You need to understand more of basic physics and thermodynamics. Fighting thermodynamics is a losing race by every measure of what we understand of the physical world.

fooker 2 hours ago | parent [-]

> Fighting thermodynamics is a losing race

The great thing about your argument is that it can be used in any circumstance!

Cooling car batteries, nope can't possibly work! Thermodynamics!

Refrigerator, are you crazy? You're fighting thermodynamics!

Heat pump! Haah thermodynamics got you.

kristjansson 3 hours ago | parent | prev [-]

1kW TDP chips need LESS cooling?

fooker 2 hours ago | parent [-]

Yes, Rubin reportedly can deal with running significantly hotter.

That makes radiating a much more practical approach to cooling it.

fourseventy 5 hours ago | parent | prev [-]

His point is that everyone said landing and reusing rockets was impossible and made fun of Elon and SpaceX for years for attempting it.

myko 5 hours ago | parent | next [-]

No, people made fun of Elon for years because he kept attempting it unsafely, skirting regulations and rules, and failing repeatedly in very public ways.

The idea itself was proven by NASA with the DC-X but the project was canceled due to funding.
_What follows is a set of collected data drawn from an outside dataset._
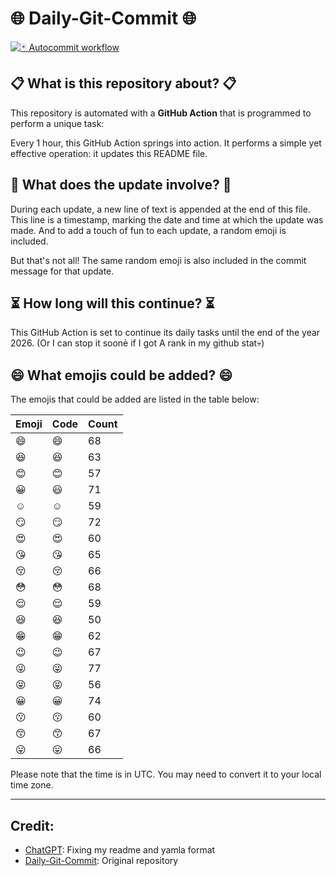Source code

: # 🌐 Daily-Git-Commit 🌐

[![🃏 Autocommit workflow](https://github.com/kleqing/git-auto-commit/actions/workflows/main.yaml/badge.svg?event=check_run)](https://github.com/kleqing/git-auto-commit/actions/workflows/main.yaml)

## 📋 What is this repository about? 📋

This repository is automated with a **GitHub Action** that is programmed to perform a unique task:

Every 1 hour, this GitHub Action springs into action. It performs a simple yet effective operation: it updates this README file.

## 🔄 What does the update involve? 🔄

During each update, a new line of text is appended at the end of this file. This line is a timestamp, marking the date and time at which the update was made. And to add a touch of fun to each update, a random emoji is included.

But that's not all! The same random emoji is also included in the commit message for that update.

## ⏳ How long will this continue? ⏳

This GitHub Action is set to continue its daily tasks until the end of the year 2026. (Or I can stop it soonẻ if I got A rank in my github stat💀)

## 😄 What emojis could be added? 😄

The emojis that could be added are listed in the table below:

| Emoji | Code | Count |
| --- | --- | --- |
| 😄 | :smile: | 68 |
| 😆 | :laughing: | 63 |
| 😊 | :blush: | 57 |
| 😀 | :smiley: | 71 |
| ☺️ | :relaxed: | 59 |
| 😏 | :smirk: | 72 |
| 😍 | :heart_eyes: | 60 |
| 😘 | :kissing_heart: | 65 |
| 😚 | :kissing_closed_eyes: | 66 |
| 😳 | :flushed: | 68 |
| 😌 | :relieved: | 59 |
| 😆 | :satisfied: | 50 |
| 😁 | :grin: | 62 |
| 😉 | :wink: | 67 |
| 😜 | :stuck_out_tongue_winking_eye: | 77 |
| 😝 | :stuck_out_tongue_closed_eyes: | 56 |
| 😀 | :grinning: | 74 |
| 😗 | :kissing: | 60 |
| 😙 | :kissing_smiling_eyes: | 67 |
| 😛 | :stuck_out_tongue: | 66 |

Please note that the time is in UTC. You may need to convert it to your local time zone.

---

## Credit:

- [ChatGPT](chatgpt.com): Fixing my readme and yamla format
- [Daily-Git-Commit](https://github.com/diegomarty/daily-git-commit): Original repository

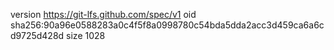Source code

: version https://git-lfs.github.com/spec/v1
oid sha256:90a96e0588283a0c4f5f8a0998780c54bda5dda2acc3d459ca6a6cd9725d428d
size 1028
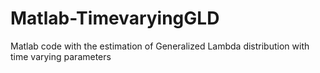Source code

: # Matlab-TimevaryingGLD
Matlab code with the estimation of Generalized Lambda distribution with time varying parameters
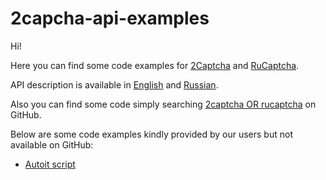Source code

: # 2capcha-api-examples
Hi!

Here you can find some code examples for [2Captcha](https://2captcha.com/) and [RuCaptcha](http://rucaptcha.com).

API description is available in [English](https://2captcha.com/2captcha-api) and [Russian](http://rucaptcha.com/api-rucaptcha).

Also you can find some code simply searching [2captcha OR rucaptcha](https://github.com/search?q=2captcha+OR+rucaptcha) on GitHub.

Below are some code examples kindly provided by our users but not available on GitHub:
* [Autoit script](http://indibit.de/website-interaction-and-solve-captchas-automatically/)

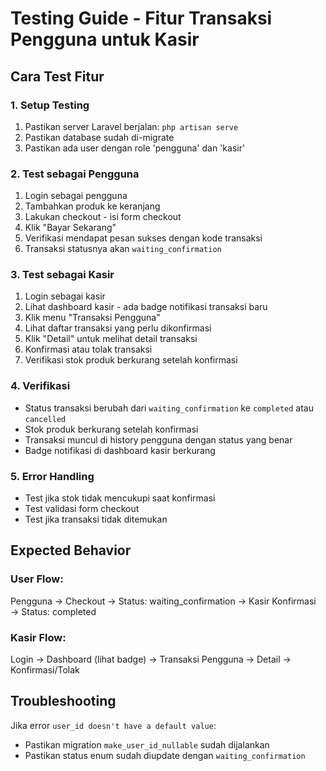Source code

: # Testing Guide - Fitur Transaksi Pengguna untuk Kasir

## Cara Test Fitur

### 1. Setup Testing
1. Pastikan server Laravel berjalan: `php artisan serve`
2. Pastikan database sudah di-migrate
3. Pastikan ada user dengan role 'pengguna' dan 'kasir'

### 2. Test sebagai Pengguna
1. Login sebagai pengguna
2. Tambahkan produk ke keranjang
3. Lakukan checkout - isi form checkout
4. Klik "Bayar Sekarang"
5. Verifikasi mendapat pesan sukses dengan kode transaksi
6. Transaksi statusnya akan `waiting_confirmation`

### 3. Test sebagai Kasir
1. Login sebagai kasir
2. Lihat dashboard kasir - ada badge notifikasi transaksi baru
3. Klik menu "Transaksi Pengguna"
4. Lihat daftar transaksi yang perlu dikonfirmasi
5. Klik "Detail" untuk melihat detail transaksi
6. Konfirmasi atau tolak transaksi
7. Verifikasi stok produk berkurang setelah konfirmasi

### 4. Verifikasi
- Status transaksi berubah dari `waiting_confirmation` ke `completed` atau `cancelled`
- Stok produk berkurang setelah konfirmasi
- Transaksi muncul di history pengguna dengan status yang benar
- Badge notifikasi di dashboard kasir berkurang

### 5. Error Handling
- Test jika stok tidak mencukupi saat konfirmasi
- Test validasi form checkout
- Test jika transaksi tidak ditemukan

## Expected Behavior

### User Flow:
Pengguna → Checkout → Status: waiting_confirmation → Kasir Konfirmasi → Status: completed

### Kasir Flow:
Login → Dashboard (lihat badge) → Transaksi Pengguna → Detail → Konfirmasi/Tolak

## Troubleshooting

Jika error `user_id doesn't have a default value`:
- Pastikan migration `make_user_id_nullable` sudah dijalankan
- Pastikan status enum sudah diupdate dengan `waiting_confirmation`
Now instead of having NASA run it we SpaceX pay more than we'd ever have paid NASA for the same thing.

DC-X test flight: https://www.youtube.com/watch?v=gE7XJ5HYQW4

It's awesome that Falcon 9 exists and it is great technology but this guy really isn't the one anyone should want in charge of it.

kortilla 3 hours ago | parent [-]

>Now instead of having NASA run it we SpaceX pay more than we'd ever have paid NASA for the same thing.

This doesn’t pass the smell test given that the cost of launch with spacex is lower than it ever was under ULA.

NASA has never been about cheap launches, just novel technology. Look at the costs of Saturn and SLS to see what happens when they do launch.

SmirkingRevenge 5 hours ago | parent | prev [-]

He also said he could save the us a trillion dollars per year with DOGE, and basically just caused a lot data exfiltration and killed hundreds of thousands of people, without saving any money at all

sejje 4 hours ago | parent [-]

Elon Musk killed hundreds of thousands of people?

SmirkingRevenge 3 hours ago | parent [-]

Yes. Mostly kids, because of the DOGE ransacking of USAID

https://healthpolicy-watch.news/the-human-cost-one-year-afte...

techblueberry 3 hours ago | parent | prev [-]

He said impossible, this was done recently, by spacex themselves.